Elle salue d’ailleurs le rapport du groupe de travail sur la philanthropie culturelle, qui entend hausser de 50 % les dons des particuliers et des entreprises en culture, qui ne représentent au Québec que 3 % de l’ensemble des dons. « C’est une belle réflexion qui devait se faire. Maintenant, il faut voir comment on donnera suite à toutes ces recommandations. »

 

Québec a réagi rapidement à certaines d’entre elles, en créant de nouveaux incitatifs fiscaux.
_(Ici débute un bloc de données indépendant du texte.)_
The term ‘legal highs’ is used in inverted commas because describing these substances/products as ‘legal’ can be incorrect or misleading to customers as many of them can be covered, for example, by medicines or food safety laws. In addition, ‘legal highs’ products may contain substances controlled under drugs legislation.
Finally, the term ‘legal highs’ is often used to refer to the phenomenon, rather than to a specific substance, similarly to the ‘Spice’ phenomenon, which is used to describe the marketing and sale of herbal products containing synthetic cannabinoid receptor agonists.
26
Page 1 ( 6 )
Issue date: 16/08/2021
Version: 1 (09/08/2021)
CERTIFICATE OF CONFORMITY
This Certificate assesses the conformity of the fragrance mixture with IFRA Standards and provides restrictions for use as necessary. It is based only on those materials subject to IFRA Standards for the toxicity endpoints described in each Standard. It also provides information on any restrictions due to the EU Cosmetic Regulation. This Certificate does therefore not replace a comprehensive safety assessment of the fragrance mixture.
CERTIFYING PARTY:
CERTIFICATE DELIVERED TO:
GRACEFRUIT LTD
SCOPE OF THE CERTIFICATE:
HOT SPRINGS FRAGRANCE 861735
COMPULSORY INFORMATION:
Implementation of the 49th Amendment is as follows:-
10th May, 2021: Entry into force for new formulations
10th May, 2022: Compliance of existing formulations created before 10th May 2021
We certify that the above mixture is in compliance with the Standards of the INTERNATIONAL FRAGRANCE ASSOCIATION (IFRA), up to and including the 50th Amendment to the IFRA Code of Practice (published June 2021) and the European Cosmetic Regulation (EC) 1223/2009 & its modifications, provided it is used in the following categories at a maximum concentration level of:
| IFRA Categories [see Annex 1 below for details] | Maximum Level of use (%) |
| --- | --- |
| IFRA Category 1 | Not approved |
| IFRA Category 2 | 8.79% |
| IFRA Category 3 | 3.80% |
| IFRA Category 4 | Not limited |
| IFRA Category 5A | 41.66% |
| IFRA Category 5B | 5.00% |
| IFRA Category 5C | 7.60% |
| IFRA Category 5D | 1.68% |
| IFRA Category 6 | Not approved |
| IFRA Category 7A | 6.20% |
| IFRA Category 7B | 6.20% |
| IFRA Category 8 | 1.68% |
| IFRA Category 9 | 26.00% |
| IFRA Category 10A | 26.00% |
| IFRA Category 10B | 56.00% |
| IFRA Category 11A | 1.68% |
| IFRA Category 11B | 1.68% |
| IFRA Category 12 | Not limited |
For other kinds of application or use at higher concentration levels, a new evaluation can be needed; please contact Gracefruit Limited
Et en assouplissant le très populaire programme Mécénat Placement Culture : dans certains cas, les fonds privés récoltés par les organismes culturels puis appariés par Québec pourront être encaissés tout de suite.

 

« Je perçois ça comme un accompagnement [de l’effort financier] et non un désengagement de l’État. C’est une nécessité dans le contexte mondial actuel, avec tous les défis qui vont croissant. Et ça fait mieux connaître l’apport de la culture dans le développement de la société. Car c’est là où le bât blesse : dans la méconnaissance de cet apport. »

 

Salutaire, aussi, la vaste analyse des enjeux muséaux que viennent de livrer Claude Corbo, Laurier Lacroix et Marie Lavigne. « C’est un secteur qui vit une problématique criante. Les organismes reconnus et non soutenus représentent une part importante du milieu. Même du côté des musées nationaux, comment peuvent-ils se développer quand leur budget est gelé depuis des années ? »

 

Bref, l’année doit ressembler à celle de bien d’autres secteurs. « On n’est pas dans une période de croissance et d’élargissement des mandats. C’est une année où on aiguise les crayons et on mobilise les gens sur des problématiques. »

 

Mais, pendant ce temps, les fonctionnaires travaillent sur des dossiers qui vont porter fruit, croit-elle. La refonte de la politique culturelle du Québec, qui date de 1992, est à l’ordre du jour politique. Le nouveau lieu de Robert Lepage aussi. Attendue des libéraux, deux fois reportée par un Parti québécois fraîchement arrivé au pouvoir, la stratégie numérique du ministère de la Culture et des Communications sera (enfin !) dévoilée, début 2014, confirme le cabinet du ministre Kotto. Les délais de sa réalisation s’expliquent par les consultations menées sur le développement des technologies numériques, afin d’élaborer une position commune et de mesurer la pertinence des actions à poser.

 

Mieux vaut tard…

****

Le prix unique: une bataille à moitié gagnée

Précédé d’une longue bataille menée par un milieu de l’édition visiblement uni, le débat sur la réglementation du prix des livres s’est démarqué cette année parmi les remue-méninges, débouchant sur l’annonce d’un projet de loi à venir. Il s’agira de limiter les rabais à 10 % sur le prix de vente des livres neufs pendant une période de neuf mois, pour tenter de sauver les libraires. Toutefois, l’entrée récente d’Amazon au registre des lobbyistes et les objections des principaux partis d’opposition laissent présager plusieurs luttes à venir. « On a fait énormément de chemin, parce que le sujet a été débattu sur la place publique », affirme Élodie Comtois, porte-parole du mouvement Sauvons les livres, sans oser crier victoire. Reste, selon elle, à déconstruire le mythe selon lequel les livres coûteront plus cher en raison de cette mesure. Et à faire comprendre la menace bien plus grande du statu quo, qui risque de laisser quelques oligopoles faire la loi des prix, comme aux États-Unis. Autre bataille à mener pour aider plus fondamentalement les libraires et le livre : presser Québec de stimuler la lecture. Diane Mockle, de la Fondation pour l’alphabétisation, a incité les parlementaires à s’y engager en commission et se promet de « retaper sur le clou ».